**SOURCE MATERIAL**
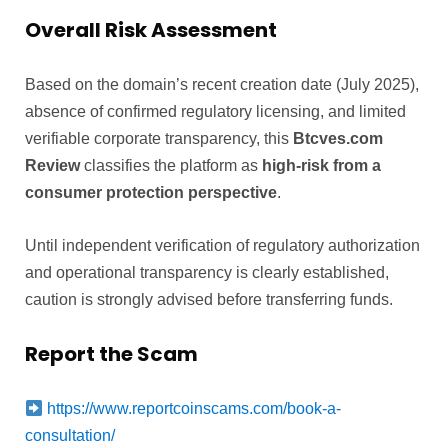
Overall Risk Assessment
Based on the domain’s recent creation date (July 2025),
absence of confirmed regulatory licensing, and limited
verifiable corporate transparency, this
Btcves.com
Review
classifies the platform as
high-risk from a
consumer protection perspective
.
Until independent verification of regulatory authorization
and operational transparency is clearly established,
caution is strongly advised before transferring funds.
Report the Scam
https://www.reportcoinscams.com/book-a-
consultation/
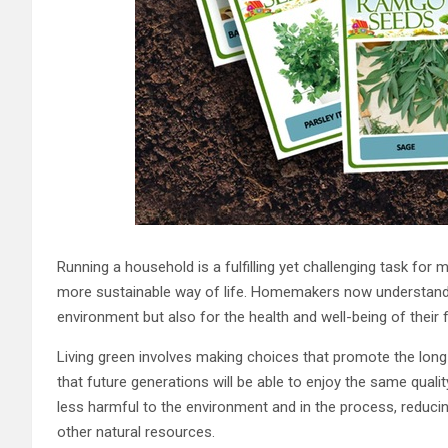
Running a household is a fulfilling yet challenging task fo
more sustainable way of life. Homemakers now understand the
environment but also for the health and well-being of their f
Living green involves making choices that promote the long-
that future generations will be able to enjoy the same qualit
less harmful to the environment and in the process, reduci
other natural resources.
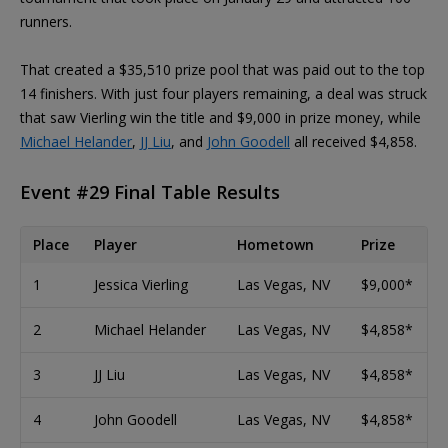
runners.
That created a $35,510 prize pool that was paid out to the top
14 finishers. With just four players remaining, a deal was struck
that saw Vierling win the title and $9,000 in prize money, while
Michael Helander
,
JJ Liu
, and
John Goodell
all received $4,858.
Event #29 Final Table Results
Place
Player
Hometown
Prize
1
Jessica Vierling
Las Vegas, NV
$9,000*
2
Michael Helander
Las Vegas, NV
$4,858*
3
JJ Liu
Las Vegas, NV
$4,858*
4
John Goodell
Las Vegas, NV
$4,858*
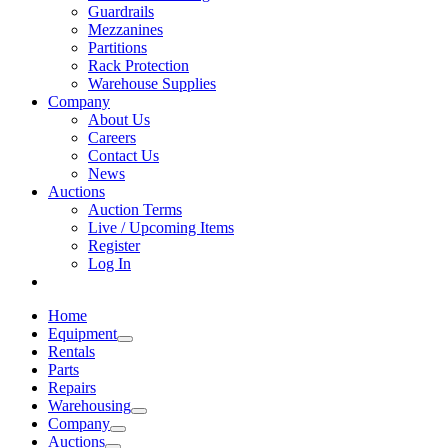
Guardrails
Mezzanines
Partitions
Rack Protection
Warehouse Supplies
Company
About Us
Careers
Contact Us
News
Auctions
Auction Terms
Live / Upcoming Items
Register
Log In
Home
Equipment
Rentals
Parts
Repairs
Warehousing
Company
Auctions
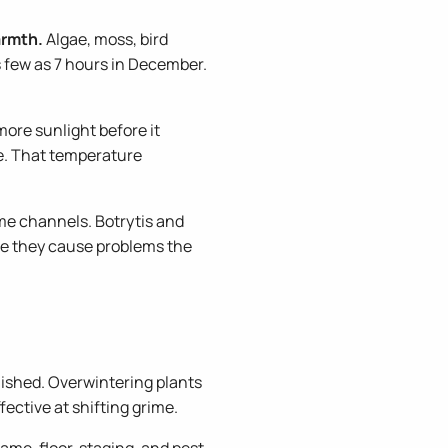
armth.
Algae, moss, bird
as few as 7 hours in December.
more sunlight before it
ze. That temperature
ame channels. Botrytis and
re they cause problems the
shed. Overwintering plants
fective at shifting grime.
ame, floor, staging, and pest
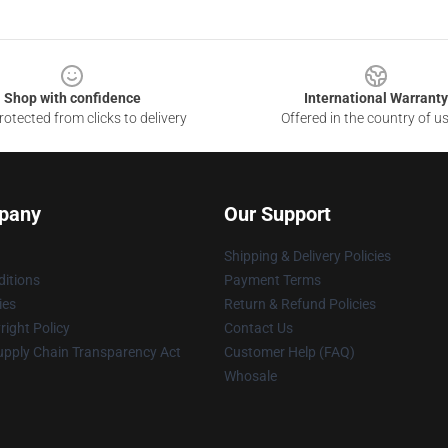
Shop with confidence
International Warranty
otected from clicks to delivery
Offered in the country of u
pany
Our Support
Shipping & Delivery Policies
itions
Payment Terms
ies
Return & Refund Policies
ight Policy
Contact Us
upply Chain Transparency Act
Customer Help (FAQ)
Whosale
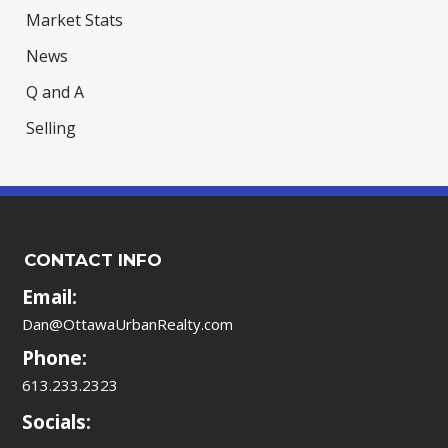
Market Stats
News
Q and A
Selling
CONTACT INFO
Email:
Dan@OttawaUrbanRealty.com
Phone:
613.233.2323
Socials:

**TASK BRIEF**
Go through the data and show each line that holds "from".

**WRITTEN RESPONSE**
high-risk from a
otected from clicks to delivery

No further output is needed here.